Research Concepts
Population
The population is the the entire collection of persons (or animals, or objects or other things) from which your research team might collect data. The population is the entire group you will be studying, whether or not you actually collect data on each individual. Ultimately you will use the data you collect to draw conclusions about your population.
For example, suppose you are studying the length of time it takes a graduate student in Human Relations to earn their degree. Then your population might be all students who graduated from OU with a Master of Human Relations since the degree was created.
The notion of what constitutes a "Master of Human Relations" has evolved over time and OU degree equirements have changed in response. Another study might consider only those students who earned their degree and were admitted after 1988, the last major revision to degree requirements. This is a smaller population.
Instead of narrowing the definition of population, we might broaden it to include students graduating from other institutions offering the Master of Human Relations degree.
The population is the group you will study. You want to be able to draw conclusions about the population. None of the three possible "populations" above are necessarily better or worse than another: each does, however, lead to a slightly different set of possible conclusions. There is a connection between your research objectives and the definition of your population. In particular the scope of your conclusions will be determined in part by the definition of your population.
Since you are measuring the time it takes to graduate, everyone in yourpopulation must have graduated!
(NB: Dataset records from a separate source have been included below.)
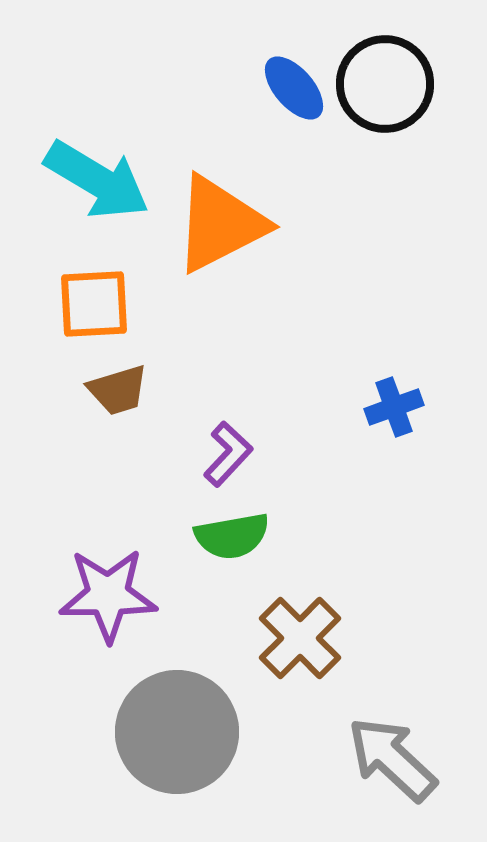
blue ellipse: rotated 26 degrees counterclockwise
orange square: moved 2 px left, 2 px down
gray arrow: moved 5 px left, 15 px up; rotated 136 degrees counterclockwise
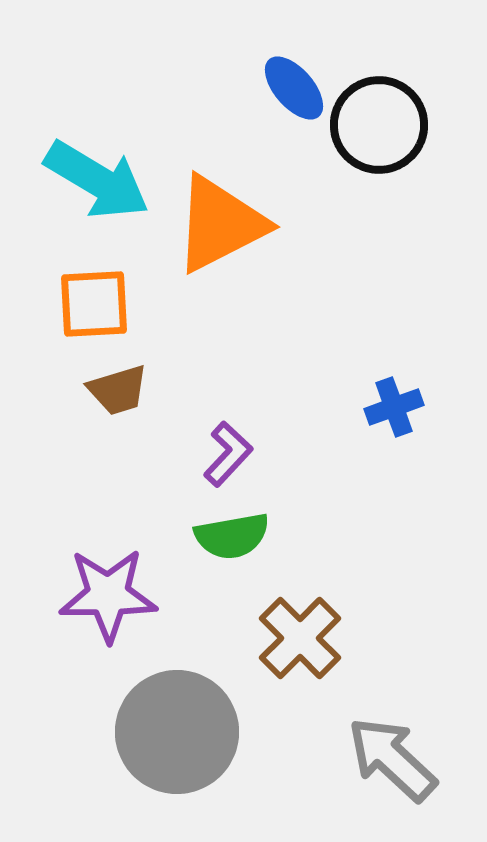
black circle: moved 6 px left, 41 px down
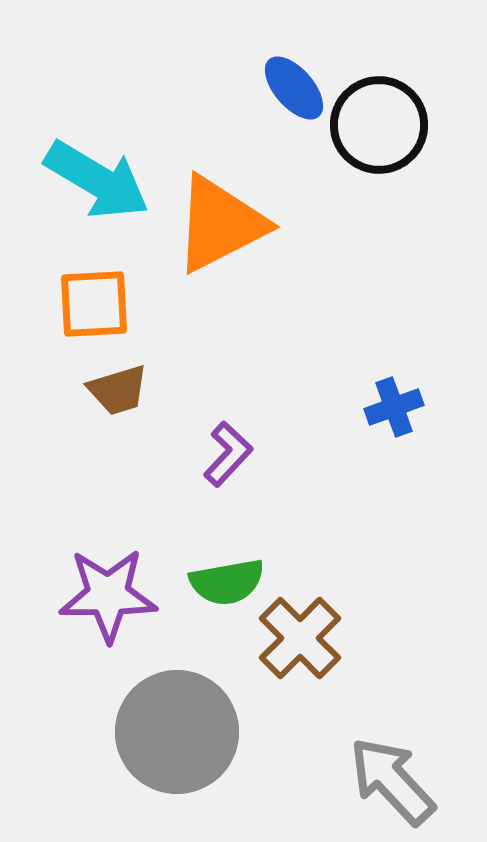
green semicircle: moved 5 px left, 46 px down
gray arrow: moved 22 px down; rotated 4 degrees clockwise
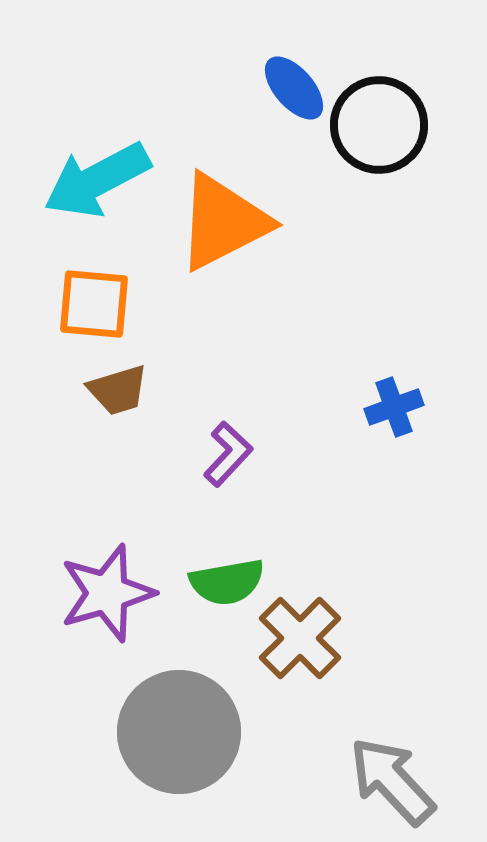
cyan arrow: rotated 121 degrees clockwise
orange triangle: moved 3 px right, 2 px up
orange square: rotated 8 degrees clockwise
purple star: moved 1 px left, 2 px up; rotated 16 degrees counterclockwise
gray circle: moved 2 px right
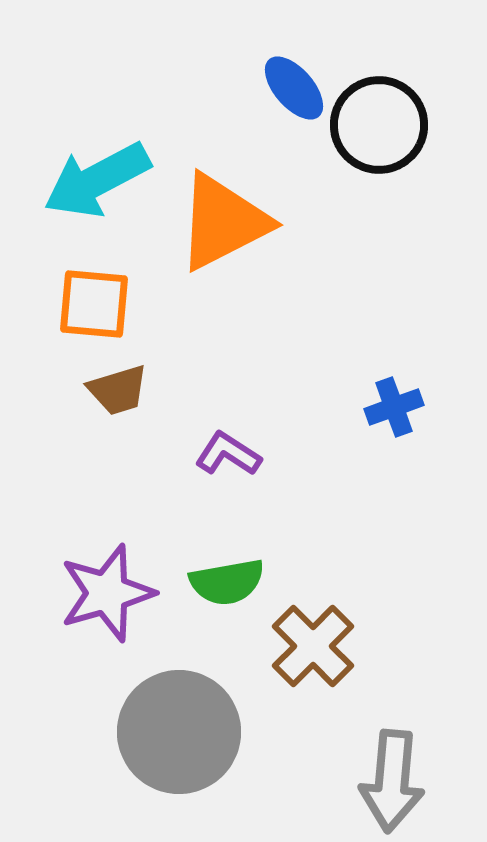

The proposed question
"How long does it take a graduate student in Human relations to earn their degree?"
presumes that you can measure the time to degree, i.e., that everyone in your population did in fact earn a degree. A different study might consider the retention rate for students admitted to the graduate program in Human Relations. The population for this study might include all admitted students, whether or not they graduate.
Sometimes your research will involve two or more populations. One will have been exposed to some experimental treatment or procedure and another will have been exposed to a different procedure, or no treatment at all. This kind of study involves an experiment.